Não fecho os meus olhos há seis meses. Há seis meses não sei o que é escurecer. Vejo tudo e não vejo nada. Um mar morto pousa frio nas minhas vistas dilatadas, sinto o seu gosto plástico quando transborda e alcança o meu sexo também dilatado, esse mar tem a função besta de ainda dar vida a essa gelatina, ovos cozidos eles dizem e tentam simpatias, orações, agulha, grampeador, mas eles somente tentam, fecham as janelas para me confortar. O que sempre me cobriu nunca foi sentido que ali um dia esteve, e não faz falta, ainda tenho dentes.
Meus dentes caem como dados no asfalto. Chão frio, ar quente. Não preciso descrever para entender. Primeira martelada e os dentes no chão, justamente os meus? Aqueles em que obstinado mastigava o meu cigarro, o meu fardo, meu isopor. Por enquanto, o meu coração fica no armário, junto com os dardos, guardo como caixinhas de música que não tenho. Três dentes levam os demais firmes também ao chão. Já sentiu esse gosto? Perco os meus dentes como os fortes perdem a cabeça. As sobras tocam o chão e já rendidas sem raízes seguem, caminham embriagadas no asfalto e se escondem dos carros como temessem a vida que não possuem. O mar morto em meus olhos se desprende tão quente como lava até tocar o meu.
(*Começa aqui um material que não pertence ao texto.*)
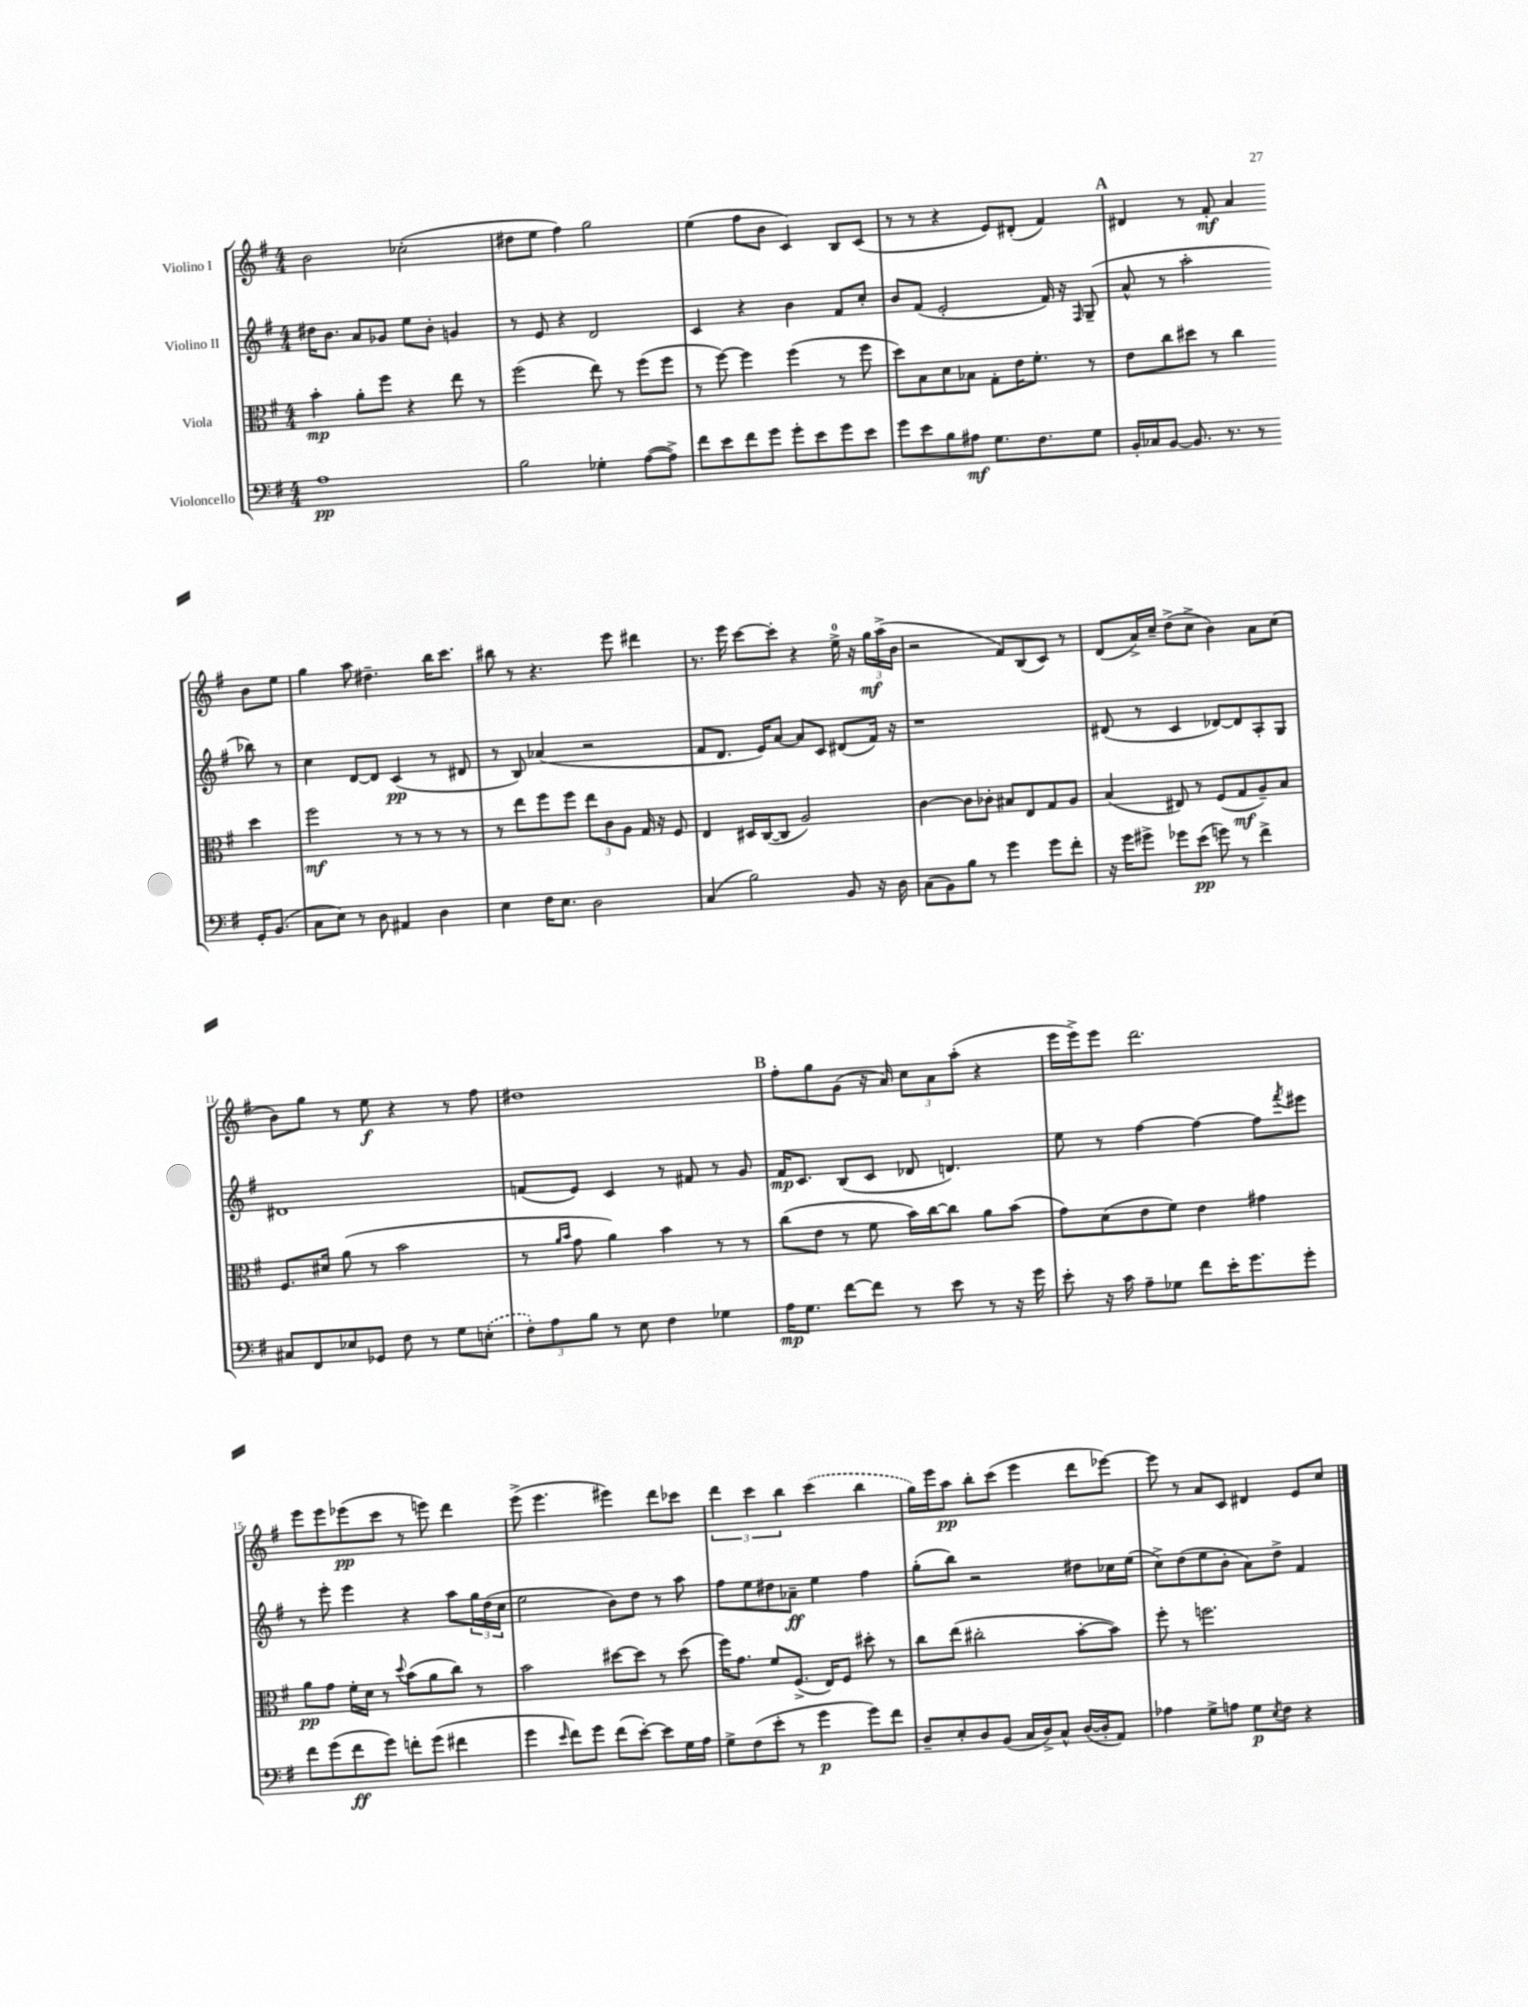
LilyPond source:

<<
\new StaffGroup <<
\new Staff = "s0" \with { instrumentName = "Violino I" } {
    \clef treble \key g \major \numericTimeSignature \time 4/4
    b'2 ces''2-.( |
    dis''8 e''8 fis''4) g''2 |
    e''4( fis''8 b'8 c'4) b8 c'8( |
    r8 r8 r4 e'8) dis'8-.( fis'4) |
    \mark \markup { \bold "A" } dis'4 r8 fis'8-.\mf a'4 b'8 e''8 |
    g''4 a''8 dis''4.-- b''16 c'''8. |
    bis''8 r8 r4. e'''8 dis'''4 |
    r8. e'''16 c'''8~ c'''8-. r4 e''16-0-> r16 \tuplet 3/2 { g''16\mf a''16->( b'16 } |
    r2 fis'8) b8( c'8) r8 |
    d'8( a'16->) c''16-- d''8->( c''8-> b'4) a'8 c''8( |
    b'8) g''8 r8 e''8\f r4 r8 fis''8 |
    dis''1 |
    \mark \markup { \bold "B" } fis''8-. g''8 g'8( r16 a'16) \tuplet 3/2 { c''8 a'8 a''8-.( } r4 |
    e'''16 e'''16->) e'''8 d'''2. |
    e'''8 e'''8 ees'''8\pp( c'''8 r8 e'''8) d'''4 |
    e'''8->( e'''4. eis'''4) d'''8 ces'''8 |
    \tuplet 3/2 { d'''4 c'''4 b''4 } \once \slurDashed c'''4( b''4 |
    g''16) e'''16 a''8\pp b''8-. c'''8( e'''4 d'''8 ees'''8~) |
    ees'''8 r8 a'8 c'8 dis'4 e'8 c''8 \bar "|." |
}
\new Staff = "s1" \with { instrumentName = "Violino II" } {
    \clef treble \key g \major \numericTimeSignature \time 4/4
    dis''16 b'8. a'8 ges'8 e''8 b'8-. g'4 |
    r8 e'8 r4 d'2 |
    c'4 r4 b'4 fis'8 c''8-. |
    b'8 fis'8( e'2-. fis'16) r16 \grace { fis16 } g8--( |
    \mark \markup { \bold "A" } a'8-^ r8 a''2-. bes''8) r8 |
    c''4 d'8~ d'8 c'4\pp( r8 dis'8 |
    r8 b8) aes'4( r2 |
    fis'8 d'8. e'16) a'8~ a'8 c'8 dis'8( fis'16) r16 |
    r1 |
    dis'8( r8 c'4 des'8~) des'8 a8-. g8 |
    dis'1 |
    f'8( e'8) c'4 r8 fis'8 r8 g'8 |
    \mark \markup { \bold "B" } fis'16\mp c'8. b8( c'8 des'8 d'4.) |
    e''8 r8 fis''4~ fis''4~ fis''8 \acciaccatura { fis'''8 } eis'''8 |
    r8 e'''8-. e'''4 r4 a''8 \tuplet 3/2 { g''16 d''16( c''16 } |
    e''2 b'8) d''8 r8 a''8 |
    fis''8 e''8 dis''8 aes'8--\ff e''4 fis''4 |
    g''8-.( b''8) r2 dis''8 ces''16 e''16( |
    c''8->) d''8( e''8 b'8-. a'8) d''8-> fis'4 \bar "|." |
}
\new Staff = "s2" \with { instrumentName = "Viola" } {
    \clef alto \key g \major \numericTimeSignature \time 4/4
    b'4-.\mp a'8-. fis''8 r4 e''8 r8 |
    fis''2( e''8) r8 fis''8( fis''8 |
    r8 fis''8~) fis''4 fis''4( r8 fis''8 |
    d''8) b8 d'8 bes8 g8-. e'16 fis'8.-. r8 |
    \mark \markup { \bold "A" } e'8 c''8 dis''8 r8 c''4 dis''4 |
    fis''2\mf r8 r8 r8 r8 |
    r8 e''8 fis''8 fis''8 \tuplet 3/2 { e''8 c'8 a8 } g16 r16 fis8 |
    e4 dis16 c16~( c8 a2) |
    c'4~ c'8 ces'8-. bis8 e8 g8 a8 |
    b4( eis8) r8 fis8( g8\mf a8--) b8 |
    fis8. dis'16 a'8( r8 b'2 |
    r8 \grace { a'16 b'16 } g'8 a'4) b'4 r8 r8 |
    \mark \markup { \bold "B" } c''8( e'8 r8 fis'8 b'16) c''16~ c''8 a'8 b'8( |
    g'8) d'8( e'8 fis'8) e'4 gis'4 |
    a'8\pp g'8 fis'16-. d'16 r8 \appoggiatura { d''8 } b'8( a'8 c''8) r8 |
    b'2 dis''8~ dis''8 r8 dis''8( |
    fis''16) g'8. fis'8 fis8.->( e16) fis8 dis''8-. r8 |
    c''8 e''8( cis''2-. b'8~-. b'8) |
    fis''8-. r8 f''2. \bar "|." |
}
\new Staff = "s3" \with { instrumentName = "Violoncello" } {
    \clef bass \key g \major \numericTimeSignature \time 4/4
    a1\pp |
    b2 ges4-. a8~( a8->) |
    fis'8 e'8 fis'8 g'8 g'8-. e'8 g'8 e'8 |
    g'8 e'8 b8 ais8\mf g8. fis8. g8 |
    \mark \markup { \bold "A" } b,16-. ces16 b,8~ b,8. r8. r8 g,16-. b,8.( |
    c8 e8) r8 d8 ais,4 d4 |
    e4 fis16 e8. d2 |
    c4( b2) b,8 r16 d16 |
    c8( b,8) b8 r8 g'4 g'8 fis'8-. |
    r16 g'16 gis'8-> ges'8 e'8\pp( g'8) r8 fis'4-> |
    cis8 fis,8 ees8 ges,8 fis8 r8 g8 \once \slurDashed e8-.( |
    \tuplet 3/2 { fis8-.) a8 b8 } r8 e8 fis4 ges4 |
    \mark \markup { \bold "B" } a16\mp g8. fis'8~ fis'8 r8 e'8 r8 r16 g'16 |
    e'8-. r16 c'16 a8-- ges8 fis'8 e'16-. g'8. g'8-. |
    fis'8 g'8( fis'8\ff g'8) f'8-. g'8( fis'4 |
    g'4 \grace { e'16 } fis'8) g'8 fis'8( e'8~-.) e'8 g16 a16 |
    g8-> fis8( e'8-. r8 g'4\p g'8) fis'8 |
    d8-- e8-. d8 b,8( c16 d16->) c8-^ d16~( d16-. a,8) |
    aes4 g8-> a8 g8\p \acciaccatura { e8 } fis8 r4 \bar "|." |
}
>>
>>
Que martelado se destroça na mão de quem me mutila aos poucos. Então porque não foge? Deixa assim, fazerem o que quiserem com o que queiram. Não importa. Minha cabeça é baixa, mais baixa de quem levanta o martelo e afunda a última orelha que me sobra. Não tenho força o suficiente para martelar alguém e me livrar desse poço. Ainda persisto. Tento o grito, mas aqui dentro o vazio faz ecoar somente algo fino rebatendo pelas vastas dimensões ainda ocultas. Por mim? Mentira. Essa mão lá fora aproveita o silêncio feito na minha cabeça e bate com força de rinoceronte em cada dedo do pé, o asfalto se racha e com a luz do poste apagada vira um mar de piche onde tonto de dor mergulho. Há ainda um corpo que limita, um espaço para dor, uma medição de fronteiras, o sinto formigando com a dor o ultrapassando e agora sim posso dormir com pregos.
Então aproveita para me prender de vez a minha cama de pregos, aprofundando a pele que resistiu no metal frio abrindo cada lasca sem gota de sangue para amenizar. Para cada batida um último suspiro. O que fica é o que desprende, mais forte, ainda se mantém. Para enfim, com a última martelada, eu já preso entre os pregos, meus olhos sorrirem em paz e se fecharem, por dentro, tudo se fechando, caixa entre caixas, para logo mais o último fiapo de luz cansar e se apagar. Nada mais falta.